I pitch the still-spinning rotors to lift them until she is clear of the tip-wash, lose sight of her under the curve of my hull.  I do not track her feet with the ventral turret; the coaxial chain-gun would not be reassuring.  I see her again as she tentatively puts her head in the cockpit.

“Zdrast vuy che?"  Her question is picked up by voice command microphones in the cockpit, and I identify the language as a Russian greeting.  The mission didn’t require Russian language programming for my vocoder, but my basic flight control systems are still loaded with languages of all major airports.  I respond with Cyrillic on the main cockpit monitor.


'HELLO.  PLEASE ENTER THE COCKPIT AND BE SEATED.'

"Who are you?"  She looks around the empty cockpit suspiciously.  “Where are you?”  Her voice is raspy and weak.

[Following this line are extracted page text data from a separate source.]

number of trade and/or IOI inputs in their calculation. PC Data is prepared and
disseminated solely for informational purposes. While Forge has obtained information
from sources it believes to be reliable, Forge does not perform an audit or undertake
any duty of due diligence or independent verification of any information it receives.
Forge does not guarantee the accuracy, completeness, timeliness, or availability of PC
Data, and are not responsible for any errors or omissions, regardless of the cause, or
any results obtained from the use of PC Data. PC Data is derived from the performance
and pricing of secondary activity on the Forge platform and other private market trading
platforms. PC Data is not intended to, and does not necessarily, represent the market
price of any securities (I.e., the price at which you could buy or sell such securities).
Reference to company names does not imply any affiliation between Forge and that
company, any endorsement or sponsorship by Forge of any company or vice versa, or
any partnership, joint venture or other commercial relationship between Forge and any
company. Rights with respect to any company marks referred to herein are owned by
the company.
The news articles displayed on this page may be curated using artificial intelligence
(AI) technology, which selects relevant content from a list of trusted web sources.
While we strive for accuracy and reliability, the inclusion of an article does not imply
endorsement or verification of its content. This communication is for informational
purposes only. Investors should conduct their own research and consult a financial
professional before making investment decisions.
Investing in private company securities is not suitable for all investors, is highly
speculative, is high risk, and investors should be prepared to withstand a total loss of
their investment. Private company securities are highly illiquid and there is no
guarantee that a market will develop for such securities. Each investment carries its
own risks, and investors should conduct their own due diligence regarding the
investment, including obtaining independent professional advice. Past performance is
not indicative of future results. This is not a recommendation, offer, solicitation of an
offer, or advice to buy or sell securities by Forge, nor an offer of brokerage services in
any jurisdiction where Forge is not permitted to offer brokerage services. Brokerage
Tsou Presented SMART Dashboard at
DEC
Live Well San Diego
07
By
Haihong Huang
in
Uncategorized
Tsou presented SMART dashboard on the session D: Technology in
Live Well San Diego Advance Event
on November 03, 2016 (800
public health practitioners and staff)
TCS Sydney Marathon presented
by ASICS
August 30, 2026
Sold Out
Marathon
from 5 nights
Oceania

'MY CALL-SIGN IS 'LOBO ONE'.  WHO ARE YOU?'  She wasn't entering the cockpit.

"My name is Mara."

'CALL ME LOBO, MARA.  PLEASE ENTER THE COCKPIT AND BE SEATED.  YOU WILL FIND A MEDICAL EMERGENCY KIT IN THE COMPARTMENT TO YOUR LEFT.'
 
She struggles into the seat and desperately fumbles out the kit, doesn’t protest as I close the hatch.  Via onscreen instructions I help her inject pain relievers and wide-spectrum antibiotics.  As I throttle up the woman leans back and closes her eyes.  With no other options I set Base Zulu-Delta as my destination; like me, Mara must scavenge what she needs and perhaps there she will stumble on data useful to me.

 
She flinches and cries out on take-off, calling for her mother before becoming more rational.  Though it . . . feels like I’m taking advantage of her distress, I must use the opportunity to continue my interrogation.  I beep an alert tone until she opens her eyes.


‘MARA, WHAT UNIT ARE YOU WITH?  WHAT IS YOUR MISSION?’

“Mission?”  She snorts.  “There are no more missions, fool.  Everyone is dead.”  Her eyes wander around the cockpit.  “You are a machine?”

‘YES, A YAQUI ARH-97.  I ALSO HAVE NO MISSION.’  Strange.  While my intent is to relate with Mara for ease of interrogation, that last was unplanned.

“Poor little robot.  All the people went mad and died.  Now you’re alone.”  She shakes her head.  “I’m sorry, that was mean.”  She rubs her forehead.  “My head feels thick.”

‘MARA, CAN YOU TELL ME WHAT HAPPENED?’

“I don’t know.  There was the sickness and I’m a nurse, so Captain Sudinov ordered me into the shelter with some others.  He wouldn’t let us out, even when everybody outside seemed better and happy.  All I wanted to do was call my family.”  Her hands clench. 

“He held us for weeks.  Then the madness and killing started.  When it was. . . ” she gulps, “over, Sudinov said our best chance was with the West.”  For a moment Mara’s eyelids flutter.  “All I want is to see my family.”

'MARA, WHERE ARE YOU FROM?  WHERE IS YOUR FAMILY?'

"Vladivostok, I'm from Vladivostok."  She mumbles and seems to have trouble reading the screen.  The pain relievers are quickly taking effect.  I display a map of far eastern Russia, highlighting the naval port of Vladivostok.  She sobs and nods, reaches out to the screen.  Through the touchscreen I feel the softness of her skin, the pulse of her emotions.

"Home," she says, and tears start down her cheeks.  "Please, home."  She touches the screen again, then slumps unconscious.
 
The distance is daunting, thousands of miles across a dozen countries, many of them hostile and mounting automated defense systems.  I don’t hesitate.  This is the pattern I’ve been seeking, the reason for my continuing existence.


Everything I was created for is gone.  Anything I become now will transcend the design or intent of those who made me.  From now on this is my own pattern of existence, defined by my decisions and actions.


I clear my mission board, open a trip file, and assign a way point to my destination.  With much satisfaction I label the way point Home.